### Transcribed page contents
______
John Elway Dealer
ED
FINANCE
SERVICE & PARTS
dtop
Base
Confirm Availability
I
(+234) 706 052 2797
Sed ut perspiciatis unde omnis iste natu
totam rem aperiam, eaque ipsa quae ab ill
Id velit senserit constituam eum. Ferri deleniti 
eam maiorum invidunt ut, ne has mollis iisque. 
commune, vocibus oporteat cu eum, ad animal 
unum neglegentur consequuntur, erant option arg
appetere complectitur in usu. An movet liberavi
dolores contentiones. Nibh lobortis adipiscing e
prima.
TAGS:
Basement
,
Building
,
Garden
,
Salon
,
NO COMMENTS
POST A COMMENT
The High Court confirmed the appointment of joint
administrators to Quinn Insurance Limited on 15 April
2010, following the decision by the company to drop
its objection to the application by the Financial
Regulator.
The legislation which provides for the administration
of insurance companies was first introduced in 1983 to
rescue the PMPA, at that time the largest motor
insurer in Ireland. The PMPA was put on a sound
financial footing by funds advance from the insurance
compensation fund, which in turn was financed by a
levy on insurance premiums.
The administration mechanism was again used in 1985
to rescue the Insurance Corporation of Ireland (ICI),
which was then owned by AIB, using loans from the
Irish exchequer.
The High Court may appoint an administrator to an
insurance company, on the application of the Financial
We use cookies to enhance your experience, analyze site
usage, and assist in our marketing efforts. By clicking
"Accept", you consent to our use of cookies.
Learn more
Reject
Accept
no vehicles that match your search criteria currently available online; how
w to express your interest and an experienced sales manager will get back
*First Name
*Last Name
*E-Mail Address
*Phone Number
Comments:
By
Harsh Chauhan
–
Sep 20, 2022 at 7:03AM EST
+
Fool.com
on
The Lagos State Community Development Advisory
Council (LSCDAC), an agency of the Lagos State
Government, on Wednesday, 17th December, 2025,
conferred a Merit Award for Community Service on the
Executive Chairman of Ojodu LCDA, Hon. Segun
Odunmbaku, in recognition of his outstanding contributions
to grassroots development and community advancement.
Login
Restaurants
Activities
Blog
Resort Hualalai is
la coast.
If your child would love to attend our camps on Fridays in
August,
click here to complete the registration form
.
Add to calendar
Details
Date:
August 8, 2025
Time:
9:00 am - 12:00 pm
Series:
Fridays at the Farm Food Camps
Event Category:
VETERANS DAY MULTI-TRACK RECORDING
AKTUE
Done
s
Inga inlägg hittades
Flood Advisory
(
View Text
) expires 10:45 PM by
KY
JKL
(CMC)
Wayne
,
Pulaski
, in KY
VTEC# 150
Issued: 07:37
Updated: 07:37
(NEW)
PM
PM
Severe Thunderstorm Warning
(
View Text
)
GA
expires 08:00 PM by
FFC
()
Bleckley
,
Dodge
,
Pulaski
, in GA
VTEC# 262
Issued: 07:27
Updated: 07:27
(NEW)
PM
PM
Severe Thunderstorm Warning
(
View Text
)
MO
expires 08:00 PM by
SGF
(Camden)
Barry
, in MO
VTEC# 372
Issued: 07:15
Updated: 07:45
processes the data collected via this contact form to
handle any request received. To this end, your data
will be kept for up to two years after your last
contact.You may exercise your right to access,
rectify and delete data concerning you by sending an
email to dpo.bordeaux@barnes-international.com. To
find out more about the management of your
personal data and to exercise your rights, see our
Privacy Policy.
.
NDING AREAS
______
### Directions for this task
Every entry should be duplicated exactly as written.

### Response to the task
John Elway Dealer
ED
FINANCE
SERVICE & PARTS
dtop
Base
Confirm Availability
I
(+234) 706 052 2797
Sed ut perspiciatis unde omnis iste natu
totam rem aperiam, eaque ipsa quae ab ill
Id velit senserit constituam eum. Ferri deleniti 
eam maiorum invidunt ut, ne has mollis iisque. 
commune, vocibus oporteat cu eum, ad animal 
unum neglegentur consequuntur, erant option arg
appetere complectitur in usu. An movet liberavi
dolores contentiones. Nibh lobortis adipiscing e
prima.
TAGS:
Basement
,
Building
,
Garden
,
Salon
,
NO COMMENTS
POST A COMMENT
The High Court confirmed the appointment of joint
administrators to Quinn Insurance Limited on 15 April
2010, following the decision by the company to drop
its objection to the application by the Financial
Regulator.
The legislation which provides for the administration
of insurance companies was first introduced in 1983 to
rescue the PMPA, at that time the largest motor
insurer in Ireland. The PMPA was put on a sound
financial footing by funds advance from the insurance
compensation fund, which in turn was financed by a
levy on insurance premiums.
The administration mechanism was again used in 1985
to rescue the Insurance Corporation of Ireland (ICI),
which was then owned by AIB, using loans from the
Irish exchequer.
The High Court may appoint an administrator to an
insurance company, on the application of the Financial
We use cookies to enhance your experience, analyze site
usage, and assist in our marketing efforts. By clicking
"Accept", you consent to our use of cookies.
Learn more
Reject
Accept
no vehicles that match your search criteria currently available online; how
w to express your interest and an experienced sales manager will get back
*First Name
*Last Name
*E-Mail Address
*Phone Number
Comments:
By
Harsh Chauhan
–
Sep 20, 2022 at 7:03AM EST
+
Fool.com
on
The Lagos State Community Development Advisory
Council (LSCDAC), an agency of the Lagos State
Government, on Wednesday, 17th December, 2025,
conferred a Merit Award for Community Service on the
Executive Chairman of Ojodu LCDA, Hon. Segun
Odunmbaku, in recognition of his outstanding contributions
to grassroots development and community advancement.
Login
Restaurants
Activities
Blog
Resort Hualalai is
la coast.
If your child would love to attend our camps on Fridays in
August,
click here to complete the registration form
.
Add to calendar
Details
Date:
August 8, 2025
Time:
9:00 am - 12:00 pm
Series:
Fridays at the Farm Food Camps
Event Category:
VETERANS DAY MULTI-TRACK RECORDING
AKTUE
Done
s
Inga inlägg hittades
Flood Advisory
(
View Text
) expires 10:45 PM by
KY
JKL
(CMC)
Wayne
,
Pulaski
, in KY
VTEC# 150
Issued: 07:37
Updated: 07:37
(NEW)
PM
PM
Severe Thunderstorm Warning
(
View Text
)
GA
expires 08:00 PM by
FFC
()
Bleckley
,
Dodge
,
Pulaski
, in GA
VTEC# 262
Issued: 07:27
Updated: 07:27
(NEW)
PM
PM
Severe Thunderstorm Warning
(
View Text
)
MO
expires 08:00 PM by
SGF
(Camden)
Barry
, in MO
VTEC# 372
Issued: 07:15
Updated: 07:45
processes the data collected via this contact form to
handle any request received. To this end, your data
will be kept for up to two years after your last
contact.You may exercise your right to access,
rectify and delete data concerning you by sending an
email to dpo.bordeaux@barnes-international.com. To
find out more about the management of your
personal data and to exercise your rights, see our
Privacy Policy.
.
NDING AREAS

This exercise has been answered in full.